Spectrographic Analysis

Optical Emission Spectrometry (OES) is the reference technique for elemental analysis of solid metallic samples and meets the analysis needs of the metals industry - from production control to R&D, incoming material inspection to scrap sorting. OES is able to perform rapid simultaneous analysis of up to sixty elements. Typical applications involve determination of the metallurgical content of iron and steel, aluminum, copper, nickel, zinc, lead and many other metals and alloys.

Optical Emission Spectrometers (OES) is the leading method for analysis of trace metals to determine chemical composition. Suitable for a range of industries and applications, it is used in metal foundries, die casters, manufacturing and metal fabricators. Optical emission spectrometers are used for process and quality control as well as can be applied in many applications where understanding the chemical composition of metal samples is required. OES can cover the complete range of analysis of chemical element concentrations including trace analysis for pure metals as well as alloys. OES is able to function from below the visible spectrum and into the ultraviolet spectrum ( from 130 nanometers to approximately 800 nanometers).

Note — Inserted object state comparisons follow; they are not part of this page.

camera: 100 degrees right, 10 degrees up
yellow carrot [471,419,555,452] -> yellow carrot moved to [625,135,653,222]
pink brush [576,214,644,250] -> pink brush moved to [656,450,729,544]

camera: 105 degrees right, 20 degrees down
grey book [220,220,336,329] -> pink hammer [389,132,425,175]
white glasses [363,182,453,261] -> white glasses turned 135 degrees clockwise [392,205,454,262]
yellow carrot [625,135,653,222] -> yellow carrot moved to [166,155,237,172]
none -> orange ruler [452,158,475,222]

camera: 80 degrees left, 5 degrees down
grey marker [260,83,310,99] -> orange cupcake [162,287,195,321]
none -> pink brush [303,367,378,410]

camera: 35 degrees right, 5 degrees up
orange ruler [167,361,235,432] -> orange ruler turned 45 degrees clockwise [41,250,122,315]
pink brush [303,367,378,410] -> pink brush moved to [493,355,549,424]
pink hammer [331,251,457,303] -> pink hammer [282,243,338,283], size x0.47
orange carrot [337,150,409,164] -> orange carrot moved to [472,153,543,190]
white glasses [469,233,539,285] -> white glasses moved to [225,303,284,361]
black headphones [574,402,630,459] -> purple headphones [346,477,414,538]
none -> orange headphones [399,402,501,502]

How the OES Analyzer Works

OES analyzers are composed of several components, the first of which is an electrical source that excites atomic particles within the metallic samples in order so that they display a light emission signature. The samples are heated to high-temperatures within the spectrometer though the use of an electrical high voltage source. The resulting electrical discharge travels through the sample, heating and vaporizing the surface material of the sample. At the atomic level, when the discharge interacts with an atom, it will eject some of the electrons from the atom’s outer shell. These outer-shell electrons have a lesser bond to the nucleus as they are further away, and as such, require less energy to be ‘ejected’. In ejecting these electrons, the atom becomes unstable, and in order to restore stability, the atom attracts higher orbit electrons to fill the gaps. The energy released as the electrons move between the two energy levels results in a characteristic light emission. Each element emits a unique configuration of spectral lines that correspond to the electron transitions.

Depending on the element being measured, and degree of accuracy required, the OES analyzer can generate two types of electrical discharges - arc discharge or spark discharges. 

The light in the form of plasma passes into the spectrometers optical system. The light is then separated into element specific wavelengths and a detector measures the intensity of each wavelength.

Finally, a computer processes the data in accordance with predefined calibrations that show specific elemental concentrations.